LEFT-WING leaders in France today called for mass protests against the refusal of President Emmanuel Macron to appoint a prime minister from the New Popular Front alliance (NPF).
The NPF, made up of communists, socialists, greens and France Unbowed, won most seats in last month’s national assembly elections, nominated Paris civil servant Lucie Castets to be the country’s next prime minister.
Only the French president has the authority to name a new prime minister from which a government will be constructed.
Mr Macron refused to name a new PM after the poll, saying he would make a decision on the new government after the Paris Olympic Games were completed.
The president appointed Gabriel Attal, from his own neoliberal Ensemble coalition, to continue as caretaker prime minister until a decision was made.

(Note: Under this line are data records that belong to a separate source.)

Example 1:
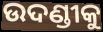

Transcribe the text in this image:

ଉଦଣ୍ଡୀକୁ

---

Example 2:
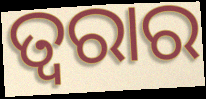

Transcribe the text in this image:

ତ୍ୱରାର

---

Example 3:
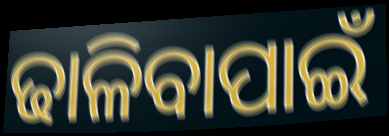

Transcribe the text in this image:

ଢାଳିବାପାଇଁ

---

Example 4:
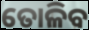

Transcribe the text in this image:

ତୋଳିବ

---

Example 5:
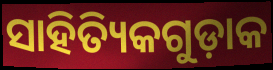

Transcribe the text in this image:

ସାହିତ୍ୟିକଗୁଡ଼ାକ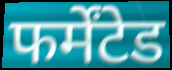
फर्मेंटेड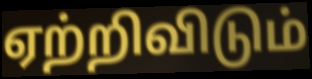
ஏற்றிவிடும்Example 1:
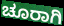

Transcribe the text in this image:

ಚೂರಾಗಿ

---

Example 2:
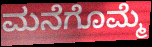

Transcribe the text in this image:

Mr Macron, whose alliance came second in the election, said that he wanted to hold fresh talks with party leaders.
The president seems intent on ensuring that the left-wing France Unbowed party is excluded from any new government.
Mr Macron said: “The Socialist Party, the Greens and the Communists have not yet proposed ways to co-operate with other political forces. It is now up to them to do so.”

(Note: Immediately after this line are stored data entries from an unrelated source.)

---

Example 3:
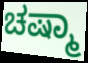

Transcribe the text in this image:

ಚಷ್ಮಾ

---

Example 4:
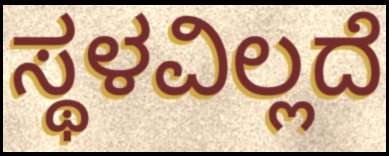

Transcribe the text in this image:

ಸ್ಥಳವಿಲ್ಲದೆ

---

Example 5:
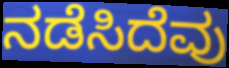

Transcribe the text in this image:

ನಡೆಸಿದೆವುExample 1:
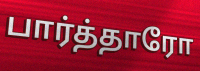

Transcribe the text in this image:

பார்த்தாரோ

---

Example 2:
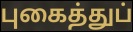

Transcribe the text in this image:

புகைத்துப்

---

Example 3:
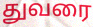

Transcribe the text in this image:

துவரை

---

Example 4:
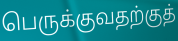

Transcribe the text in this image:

பெருக்குவதற்குத்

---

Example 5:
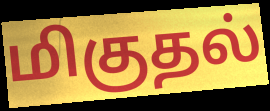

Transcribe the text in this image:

மிகுதல்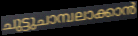
ചുട്ടുചാമ്പലാക്കാൻ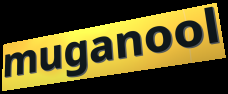
muganool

But Socialist Party leader Olivier Faure said he refused to be an “accomplice in a parody of democracy.”
Green Party leader Marine Tondelier said: “This election is being stolen from us,” and is refusing to take part in “this circus, this sham consultation.”
France Unbowed leader Jean-Luc Melenchon says that the president is mounting a “coup” and has threatened impeachment proceedings against Mr Macron.
Communist Party national secretary Fabien Roussel called for mass protests against the president “in town centres and in front of prefectures” across the country.
Ms Castets told French radio today that the president was telling the people of France they had got the vote wrong.
She said: “Democracy means nothing to the president.”